Maddalena is second among Americans after two of the first three rounds at trials behind Mary Tucker. Should Maddalena qualify in the 50-meter three positions, she would have to juggle a schedule of practicing for both air rifle and the smallbore, though she sees that as beneficial.
“I found it better to shoot both,” Maddalena said. “We don’t shoot both on the same day during competition, so I can break up my training. I work part of the week for one gun and part of the week for the other gun. You don’t overwork one gun and keep it fresh by shooting both disciplines.”
Maddalena was a young teenager in the mountainous town of Groveland when she first began her shooting journey. She was homeschooled, so regular athletic opportunities at public schools weren’t available at the time for her.
She gained new friendships through shooting rifles while also honing her craft. The more she shot, the better she got. Her world of academia and shooting merged when she enrolled at the University of Alaska at Fairbanks.

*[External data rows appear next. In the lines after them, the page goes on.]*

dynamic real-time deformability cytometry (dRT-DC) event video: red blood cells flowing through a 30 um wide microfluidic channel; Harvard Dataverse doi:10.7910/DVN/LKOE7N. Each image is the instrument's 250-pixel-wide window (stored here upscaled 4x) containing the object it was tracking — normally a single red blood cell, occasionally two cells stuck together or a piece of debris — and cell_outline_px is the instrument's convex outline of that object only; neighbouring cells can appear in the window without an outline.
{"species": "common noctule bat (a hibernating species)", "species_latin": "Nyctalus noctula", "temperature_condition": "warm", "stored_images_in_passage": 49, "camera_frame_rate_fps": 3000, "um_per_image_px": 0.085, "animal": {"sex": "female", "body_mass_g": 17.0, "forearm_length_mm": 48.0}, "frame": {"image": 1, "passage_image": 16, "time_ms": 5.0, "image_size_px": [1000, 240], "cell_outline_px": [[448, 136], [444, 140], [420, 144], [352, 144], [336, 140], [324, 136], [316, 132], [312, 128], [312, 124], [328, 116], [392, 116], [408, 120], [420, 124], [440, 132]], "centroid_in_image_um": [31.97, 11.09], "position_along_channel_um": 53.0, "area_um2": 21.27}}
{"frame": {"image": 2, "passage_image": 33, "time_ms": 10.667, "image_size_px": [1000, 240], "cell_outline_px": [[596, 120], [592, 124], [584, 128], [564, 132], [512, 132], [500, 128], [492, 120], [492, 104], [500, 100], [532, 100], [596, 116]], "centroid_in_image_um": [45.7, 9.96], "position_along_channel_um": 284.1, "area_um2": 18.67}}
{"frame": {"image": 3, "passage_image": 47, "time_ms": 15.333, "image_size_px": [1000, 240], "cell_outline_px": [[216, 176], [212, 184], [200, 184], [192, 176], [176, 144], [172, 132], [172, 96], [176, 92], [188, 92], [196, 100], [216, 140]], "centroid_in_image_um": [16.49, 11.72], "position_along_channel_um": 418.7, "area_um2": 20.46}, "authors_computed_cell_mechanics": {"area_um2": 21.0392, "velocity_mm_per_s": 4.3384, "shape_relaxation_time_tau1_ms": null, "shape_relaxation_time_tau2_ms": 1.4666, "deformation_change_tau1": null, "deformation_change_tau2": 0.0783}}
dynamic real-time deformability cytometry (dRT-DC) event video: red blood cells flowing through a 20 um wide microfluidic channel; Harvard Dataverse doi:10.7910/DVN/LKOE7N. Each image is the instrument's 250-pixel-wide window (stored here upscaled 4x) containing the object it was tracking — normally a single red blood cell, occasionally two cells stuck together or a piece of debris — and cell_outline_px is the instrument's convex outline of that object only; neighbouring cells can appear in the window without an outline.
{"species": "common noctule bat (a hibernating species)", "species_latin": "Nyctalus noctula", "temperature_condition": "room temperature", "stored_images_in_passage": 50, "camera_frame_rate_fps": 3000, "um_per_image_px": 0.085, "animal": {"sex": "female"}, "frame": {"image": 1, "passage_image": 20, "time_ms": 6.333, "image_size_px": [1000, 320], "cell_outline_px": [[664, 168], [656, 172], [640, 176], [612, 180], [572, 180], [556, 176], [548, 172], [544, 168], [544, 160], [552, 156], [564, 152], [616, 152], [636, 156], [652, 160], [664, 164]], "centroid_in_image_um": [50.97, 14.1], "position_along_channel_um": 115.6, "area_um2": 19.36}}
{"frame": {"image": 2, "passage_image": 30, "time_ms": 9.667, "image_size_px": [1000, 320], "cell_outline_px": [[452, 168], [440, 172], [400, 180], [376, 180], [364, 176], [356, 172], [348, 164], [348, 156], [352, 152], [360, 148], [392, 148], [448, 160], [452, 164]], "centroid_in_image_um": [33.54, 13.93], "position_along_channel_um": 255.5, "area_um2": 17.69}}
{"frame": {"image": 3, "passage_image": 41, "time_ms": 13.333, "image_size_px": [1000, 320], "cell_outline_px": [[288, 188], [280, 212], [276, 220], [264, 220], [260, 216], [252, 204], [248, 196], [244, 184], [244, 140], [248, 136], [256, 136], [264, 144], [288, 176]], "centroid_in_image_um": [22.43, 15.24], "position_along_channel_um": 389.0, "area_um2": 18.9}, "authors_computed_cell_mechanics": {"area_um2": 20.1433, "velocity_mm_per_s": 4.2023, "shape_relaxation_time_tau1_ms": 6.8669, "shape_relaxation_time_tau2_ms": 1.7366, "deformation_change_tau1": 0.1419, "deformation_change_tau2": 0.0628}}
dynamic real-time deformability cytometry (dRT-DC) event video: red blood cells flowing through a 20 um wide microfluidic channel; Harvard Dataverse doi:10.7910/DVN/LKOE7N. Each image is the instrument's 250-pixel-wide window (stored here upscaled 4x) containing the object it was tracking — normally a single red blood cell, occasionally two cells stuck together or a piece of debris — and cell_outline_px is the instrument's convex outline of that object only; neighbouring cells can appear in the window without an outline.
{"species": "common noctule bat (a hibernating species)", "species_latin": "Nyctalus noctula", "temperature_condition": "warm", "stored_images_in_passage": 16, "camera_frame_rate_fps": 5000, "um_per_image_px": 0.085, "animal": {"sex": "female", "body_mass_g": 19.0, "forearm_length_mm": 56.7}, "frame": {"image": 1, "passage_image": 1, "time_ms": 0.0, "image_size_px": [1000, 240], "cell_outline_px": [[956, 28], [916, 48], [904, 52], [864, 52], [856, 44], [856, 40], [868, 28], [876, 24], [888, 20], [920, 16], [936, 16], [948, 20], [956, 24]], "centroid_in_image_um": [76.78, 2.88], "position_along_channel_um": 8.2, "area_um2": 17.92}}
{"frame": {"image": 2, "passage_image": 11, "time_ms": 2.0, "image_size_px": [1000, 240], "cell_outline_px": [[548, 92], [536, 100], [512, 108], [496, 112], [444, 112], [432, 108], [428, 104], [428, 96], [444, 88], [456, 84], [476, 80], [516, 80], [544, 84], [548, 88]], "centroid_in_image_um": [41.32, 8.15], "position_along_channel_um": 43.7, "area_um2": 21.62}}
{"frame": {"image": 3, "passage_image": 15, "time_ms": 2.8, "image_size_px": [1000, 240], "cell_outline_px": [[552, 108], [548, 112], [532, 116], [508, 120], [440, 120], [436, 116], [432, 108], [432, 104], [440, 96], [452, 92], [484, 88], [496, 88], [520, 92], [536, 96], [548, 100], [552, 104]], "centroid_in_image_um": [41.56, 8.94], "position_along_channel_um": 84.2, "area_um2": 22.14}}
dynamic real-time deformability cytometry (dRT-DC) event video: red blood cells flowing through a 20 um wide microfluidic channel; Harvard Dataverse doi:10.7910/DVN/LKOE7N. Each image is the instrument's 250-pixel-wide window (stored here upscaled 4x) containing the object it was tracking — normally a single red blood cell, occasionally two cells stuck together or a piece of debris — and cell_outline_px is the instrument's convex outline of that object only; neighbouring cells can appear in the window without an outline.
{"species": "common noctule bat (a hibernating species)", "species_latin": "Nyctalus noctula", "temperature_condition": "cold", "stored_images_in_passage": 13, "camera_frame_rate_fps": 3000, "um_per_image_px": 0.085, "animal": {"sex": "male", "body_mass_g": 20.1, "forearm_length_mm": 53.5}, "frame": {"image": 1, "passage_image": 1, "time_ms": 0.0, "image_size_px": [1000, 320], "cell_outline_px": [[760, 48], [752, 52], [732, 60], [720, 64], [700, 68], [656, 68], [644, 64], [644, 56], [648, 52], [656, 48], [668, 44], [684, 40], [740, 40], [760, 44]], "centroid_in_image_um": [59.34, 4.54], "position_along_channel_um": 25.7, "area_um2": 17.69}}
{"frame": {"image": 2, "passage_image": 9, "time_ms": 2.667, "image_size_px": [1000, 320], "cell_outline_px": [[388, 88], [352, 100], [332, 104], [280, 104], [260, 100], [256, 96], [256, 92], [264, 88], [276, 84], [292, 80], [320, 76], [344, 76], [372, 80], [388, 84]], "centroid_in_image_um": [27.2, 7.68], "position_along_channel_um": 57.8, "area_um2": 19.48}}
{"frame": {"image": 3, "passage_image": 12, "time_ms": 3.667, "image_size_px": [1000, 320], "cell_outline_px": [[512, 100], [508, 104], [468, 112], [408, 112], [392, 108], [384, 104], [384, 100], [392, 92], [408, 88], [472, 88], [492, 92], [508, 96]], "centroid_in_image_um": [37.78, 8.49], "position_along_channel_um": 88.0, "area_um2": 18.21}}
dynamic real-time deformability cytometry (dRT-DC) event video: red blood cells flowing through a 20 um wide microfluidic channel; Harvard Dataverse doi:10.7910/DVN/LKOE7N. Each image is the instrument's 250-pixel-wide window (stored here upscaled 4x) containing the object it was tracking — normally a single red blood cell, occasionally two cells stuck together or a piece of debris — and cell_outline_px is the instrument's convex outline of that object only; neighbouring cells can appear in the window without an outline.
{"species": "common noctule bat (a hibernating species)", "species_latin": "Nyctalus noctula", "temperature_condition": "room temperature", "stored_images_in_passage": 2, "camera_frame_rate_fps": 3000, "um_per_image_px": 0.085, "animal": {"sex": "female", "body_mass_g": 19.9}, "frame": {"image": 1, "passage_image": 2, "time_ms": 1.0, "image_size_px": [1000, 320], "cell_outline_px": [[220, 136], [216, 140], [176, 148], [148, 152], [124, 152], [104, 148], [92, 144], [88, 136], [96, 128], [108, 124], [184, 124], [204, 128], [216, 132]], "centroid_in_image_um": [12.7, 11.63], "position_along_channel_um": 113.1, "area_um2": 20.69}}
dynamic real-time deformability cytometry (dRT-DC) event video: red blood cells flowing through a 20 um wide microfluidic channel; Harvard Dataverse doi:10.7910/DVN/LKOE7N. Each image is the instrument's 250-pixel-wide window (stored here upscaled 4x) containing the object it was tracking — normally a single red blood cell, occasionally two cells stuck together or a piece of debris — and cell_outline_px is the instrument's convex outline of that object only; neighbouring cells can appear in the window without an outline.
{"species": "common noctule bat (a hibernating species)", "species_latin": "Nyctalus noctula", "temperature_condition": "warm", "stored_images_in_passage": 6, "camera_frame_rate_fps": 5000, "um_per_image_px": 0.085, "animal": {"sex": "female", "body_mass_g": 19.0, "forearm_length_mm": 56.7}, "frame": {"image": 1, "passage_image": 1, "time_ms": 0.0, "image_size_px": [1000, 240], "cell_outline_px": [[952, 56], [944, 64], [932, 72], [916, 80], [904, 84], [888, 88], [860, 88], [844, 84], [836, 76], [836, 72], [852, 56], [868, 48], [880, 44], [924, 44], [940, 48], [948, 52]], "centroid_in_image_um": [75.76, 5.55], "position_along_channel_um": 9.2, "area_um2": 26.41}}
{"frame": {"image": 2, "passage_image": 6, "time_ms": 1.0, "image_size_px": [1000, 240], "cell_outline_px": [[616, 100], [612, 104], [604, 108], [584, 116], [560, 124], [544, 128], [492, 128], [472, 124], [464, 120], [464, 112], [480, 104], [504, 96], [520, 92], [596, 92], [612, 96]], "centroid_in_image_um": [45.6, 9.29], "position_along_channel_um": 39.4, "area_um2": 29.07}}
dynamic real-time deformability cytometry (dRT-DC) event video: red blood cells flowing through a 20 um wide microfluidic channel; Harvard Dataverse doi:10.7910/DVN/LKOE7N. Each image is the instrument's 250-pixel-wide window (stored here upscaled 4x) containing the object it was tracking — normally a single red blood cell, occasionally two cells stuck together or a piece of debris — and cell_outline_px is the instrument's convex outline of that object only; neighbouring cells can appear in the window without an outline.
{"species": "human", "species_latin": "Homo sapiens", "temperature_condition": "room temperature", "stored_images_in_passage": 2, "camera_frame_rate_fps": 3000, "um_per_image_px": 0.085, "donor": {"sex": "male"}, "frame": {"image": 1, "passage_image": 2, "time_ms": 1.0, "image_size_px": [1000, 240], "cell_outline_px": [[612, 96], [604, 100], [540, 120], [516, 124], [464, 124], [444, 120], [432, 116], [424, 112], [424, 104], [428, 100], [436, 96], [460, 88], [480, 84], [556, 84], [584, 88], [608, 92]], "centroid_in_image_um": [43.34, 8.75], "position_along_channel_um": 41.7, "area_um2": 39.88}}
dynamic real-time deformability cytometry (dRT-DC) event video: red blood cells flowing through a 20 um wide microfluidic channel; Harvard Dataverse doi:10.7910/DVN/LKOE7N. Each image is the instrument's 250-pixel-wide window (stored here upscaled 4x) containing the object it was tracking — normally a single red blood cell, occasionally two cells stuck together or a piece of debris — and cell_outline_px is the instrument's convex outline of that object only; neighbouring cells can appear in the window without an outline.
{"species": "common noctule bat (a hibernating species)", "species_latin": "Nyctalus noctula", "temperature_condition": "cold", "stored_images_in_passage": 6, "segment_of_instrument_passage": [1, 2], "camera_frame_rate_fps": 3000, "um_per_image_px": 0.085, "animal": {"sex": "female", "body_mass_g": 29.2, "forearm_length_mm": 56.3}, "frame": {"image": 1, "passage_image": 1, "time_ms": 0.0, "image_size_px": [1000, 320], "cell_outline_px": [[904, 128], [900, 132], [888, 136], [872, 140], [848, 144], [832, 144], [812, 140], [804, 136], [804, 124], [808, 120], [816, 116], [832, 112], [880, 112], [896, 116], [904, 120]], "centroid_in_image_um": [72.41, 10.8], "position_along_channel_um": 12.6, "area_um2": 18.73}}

Maddalena redshirted her first year before becoming an eight-time All-American with the Nanooks.
In 2014, Fairbanks coach Dan Jordan encouraged Maddalena to try out for the world championships team, so she did. Maddalena qualified for the team and got her first taste of what it meant to compete on that highest level.
“He saw potential that I didn’t see,” Maddalena said of her college coach. “2014 was huge. I had just started shooting air rifle a year and a half before that. I started air rifle because I wanted to compete in college, so that was my first big competition.”
Competing at the world championships launched her into a new stratosphere, even while in college where all she did was sleep, shoot, go to class, eat, shoot some more and then go back to sleep before starting all over again.
Maddalena said shooting at the collegiate level was the first big step in her career when it came to knowing she could become good, or even great.
“Midway through college, I thought I might be able to compete with the best in the country but not the best in the world,” she said. “Then about six months before Tokyo, I’m competitive and I know I can shoot with these guys and win.”
Her finish just shy of the medal podium in Tokyo has fueled the fire to work harder. Now at the Marksmanship Unit in Georgia, she splits her time equally between shooting and working on other things, like mental and physical training.
Maddalena won gold in the air rifle at the 2023 Pan American Games in Santiago, Chile, but said her victory isn’t necessarily a precursor to the upcoming Olympic Games.
“It was a great competition and the crowd at that venue was awesome, but I was fortunate to get into the finals because we had some great shooters,” she said.
“The Olympics are more fine-tuned as a competition. Going in there with one match on one day and only a couple of people per country,” she said. “It’s also unique in the sense that you have all the other sports. All the best people in respective sports. It’s pretty spectacular to walk in their presence.”